Its underlying profit increased 7 per cent year-on-year – markedly less than the 565 per cent increase recorded in the previous corresponding period, with the company citing a “challenging” first quarter and a downturn in its Asia operations.
Underlying corporate PBT increased 4 per cent, to AU$96 million, in the six months to 31 December 2024. In its financial statement, the Australian company said its corporate business has recovered to 143 per cent of its 1H 2019 size and is “well ahead of the market’s estimated recovery to circa 80 per cent of pre-Covid activity”.
The group’s corporate business contributed approximately 53 per cent of overall TTV, which rose 3 per cent year-on-year to AU$11.7 billion.
Flight Centre Travel Group’s global corporate CEO, Chris Galanty, attributed corporate TTV growth to “the significant investment in our ‘Productive Operations’ initiative”, which includes building a single global operating system for both its Corporate Traveller and FCM brands. This system “drives every activity through the right channel, lowering costs and growing income, while delighting customers through personal service and automation,” the company said in its 1H filings.
Galanty said the PO initiative, combined with the company’s recent investments in AI, is expected to deliver an uptick in productivity (calculated as TTV per full-time employee) of between 15 and 20 per cent from FY24 to FY26.
According to the company’s financial statement, the 1H performance of its corporate travel arm was impacted by downtrading – global customers either maintaining or reducing travel – and an AU$4 million loss in Asia. Its operations in all other regions (Americas, Europe, Middle East, Africa, Australia and New Zealand) collectively delivered PBT growth of close to 14 per cent and saw an approximate 3 per cent increase in TTV.
Based on global distribution system sales data from the period, Flight Centre said its corporate business saw an increase in global market share from 4 to 5 per cent.
“The last six months of 2024 saw a huge step forward for our ‘Grow to Win’ model,” said Steve Norris, Flight Centre Travel Group managing director, EMEA. “FCM Travel in the UK has been a highlight in the corporate space with stand-out growth – and we hit the milestone of more than 700 customers now actively using our Melon platform for Corporate Traveller UK.”

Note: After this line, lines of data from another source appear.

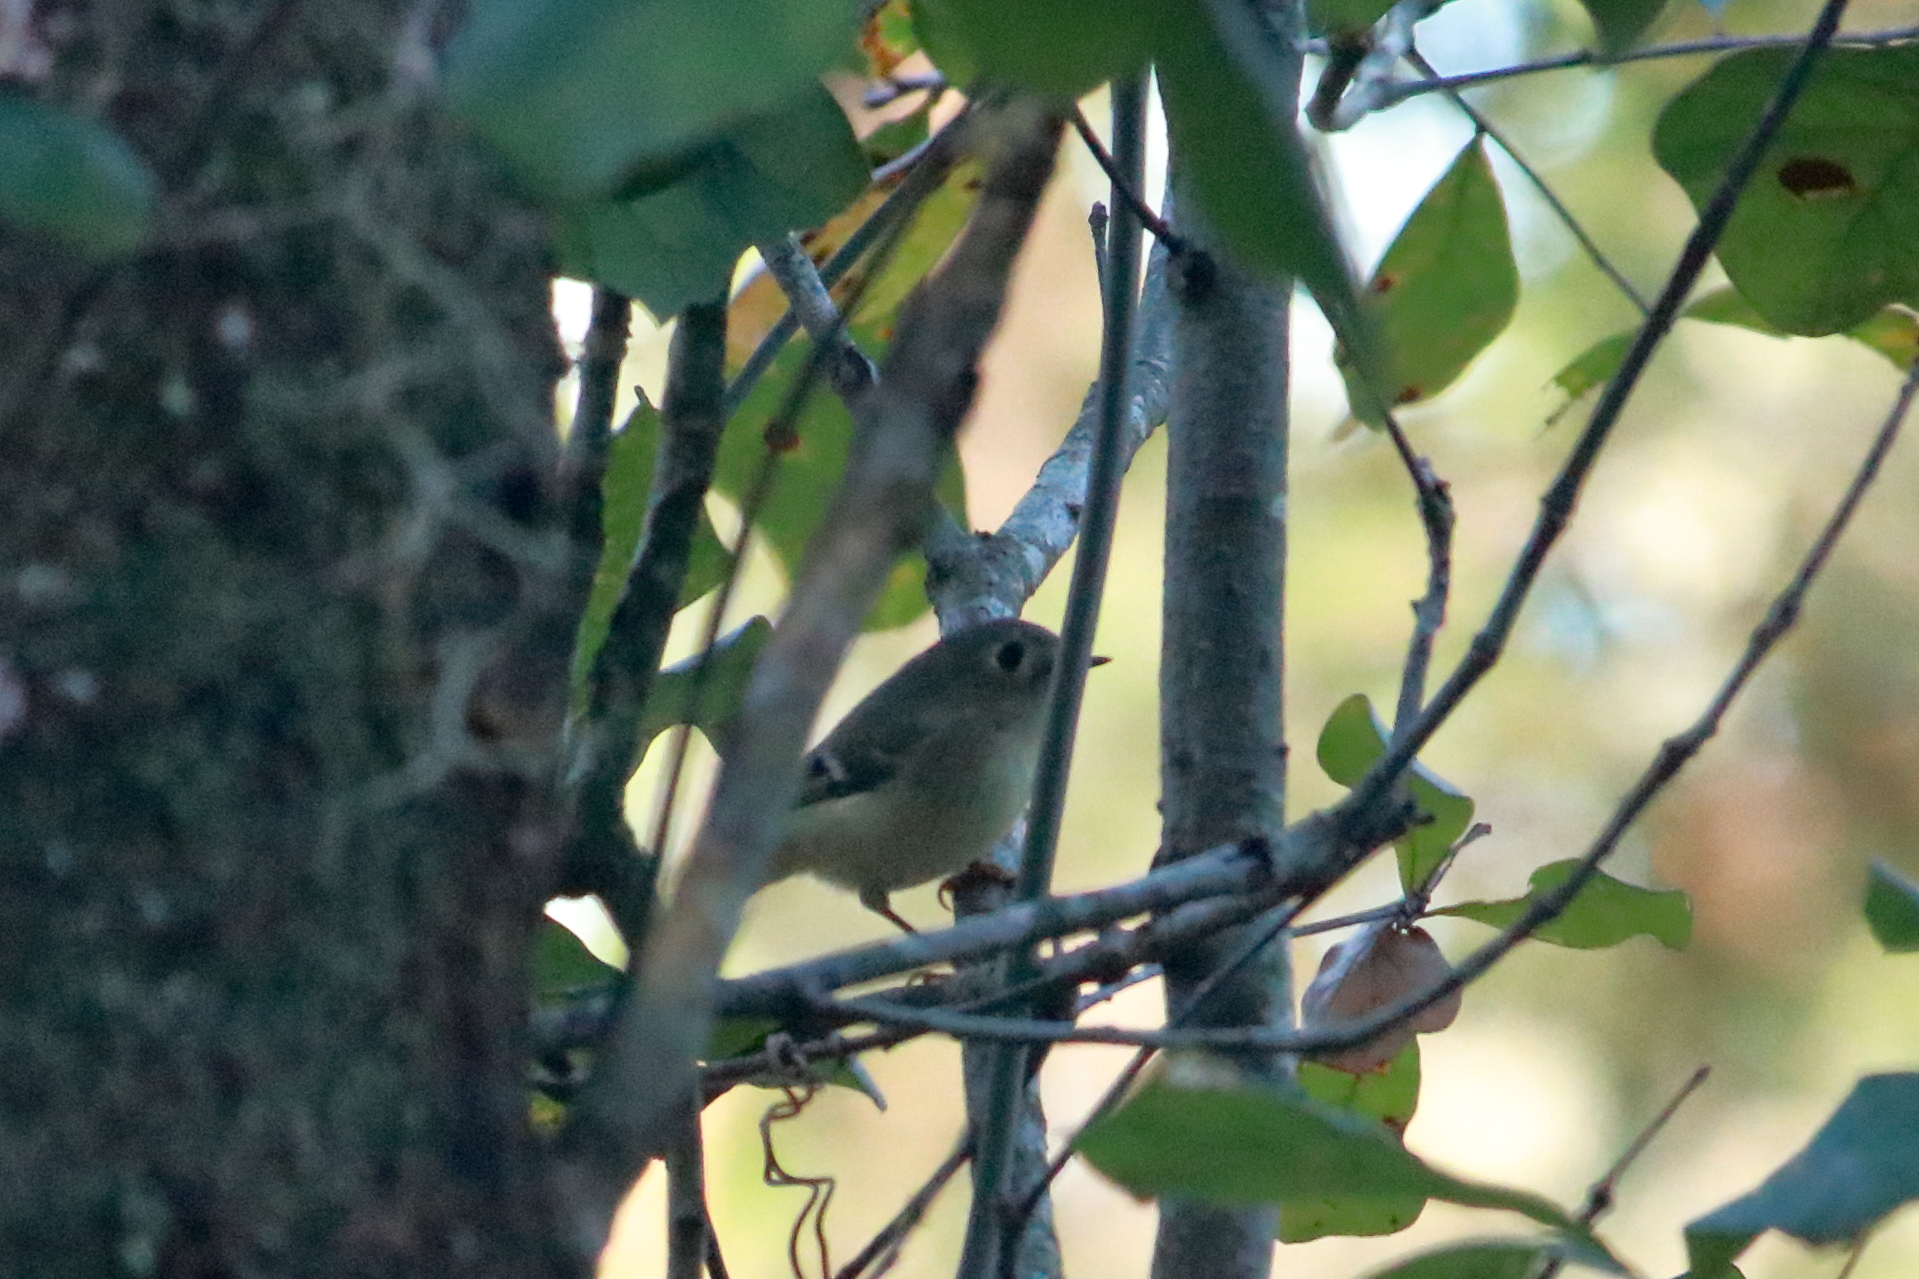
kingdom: Animalia
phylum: Chordata
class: Aves
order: Passeriformes
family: Regulidae
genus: Regulus
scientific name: Regulus calendula
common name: Ruby-crowned kinglet
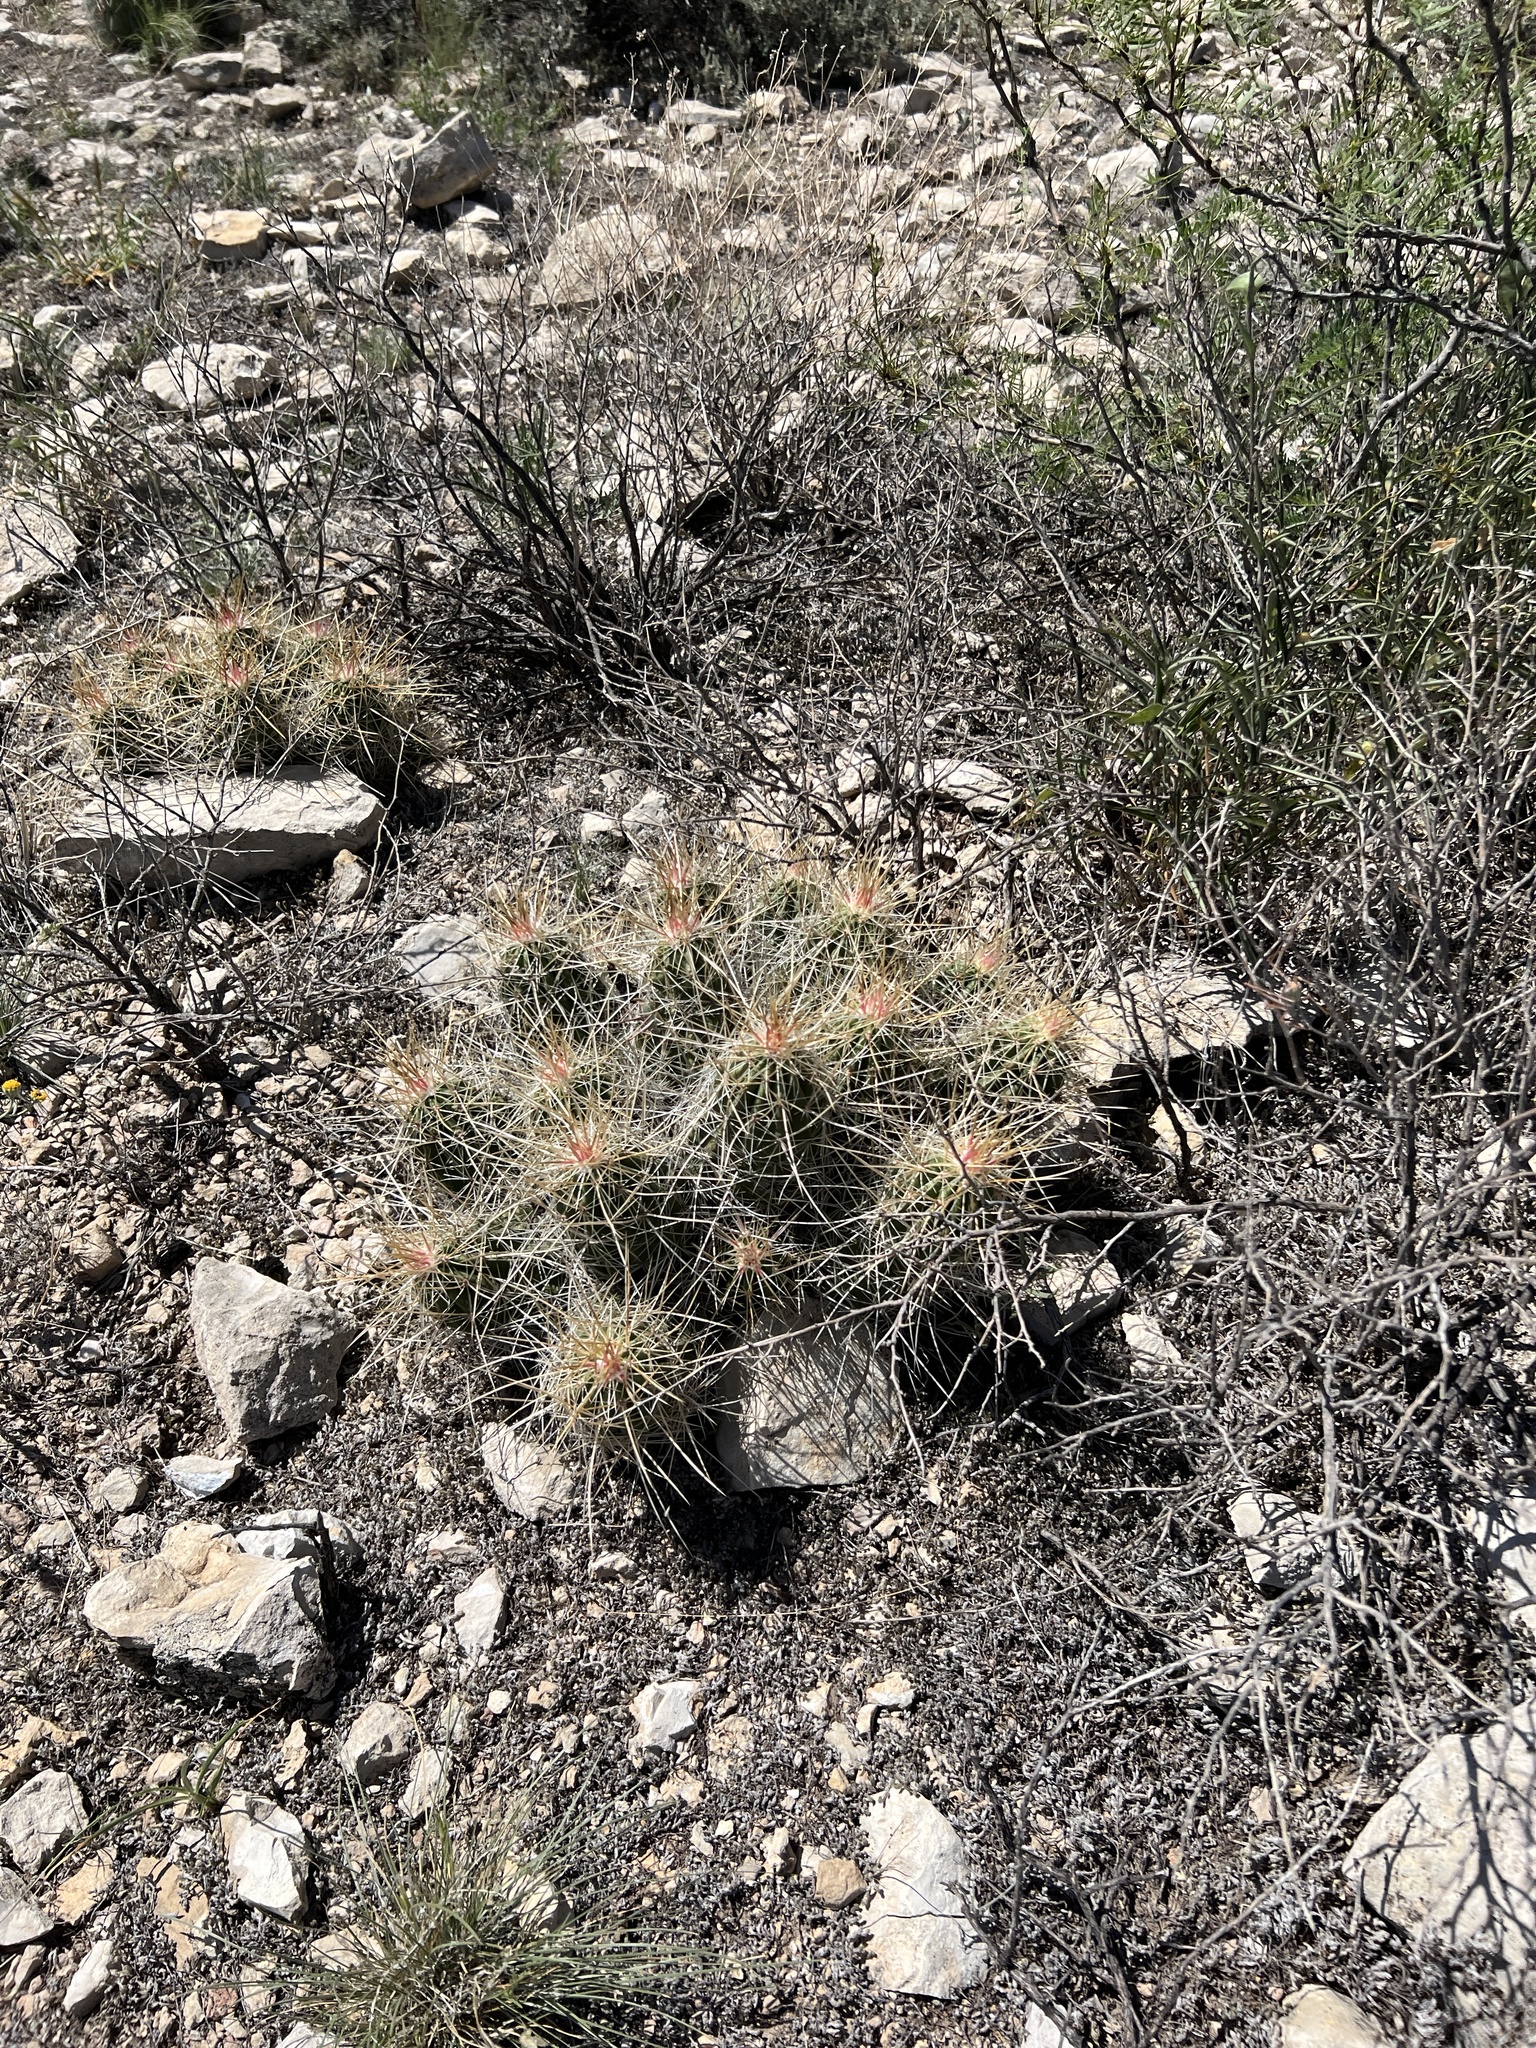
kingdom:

The company said its propriety tech platform shave been “widely adopted” with the Corporate Traveller’s Melon platform now accounting for almost 25 per cent of the brand’s transactions in the Northern Hemisphere.
“Looking ahead, we have a solid pipeline of new account wins coming on board to fuel future TTV growth, with over AUD$800 million worth of wins in the financial year to date with for FCM Travel,” Galanty said, adding that Corporate Traveller has also secured “a large volume of smaller accounts, with our new client ‘stick rate’ aided by our rapid onboarding and follow-up”.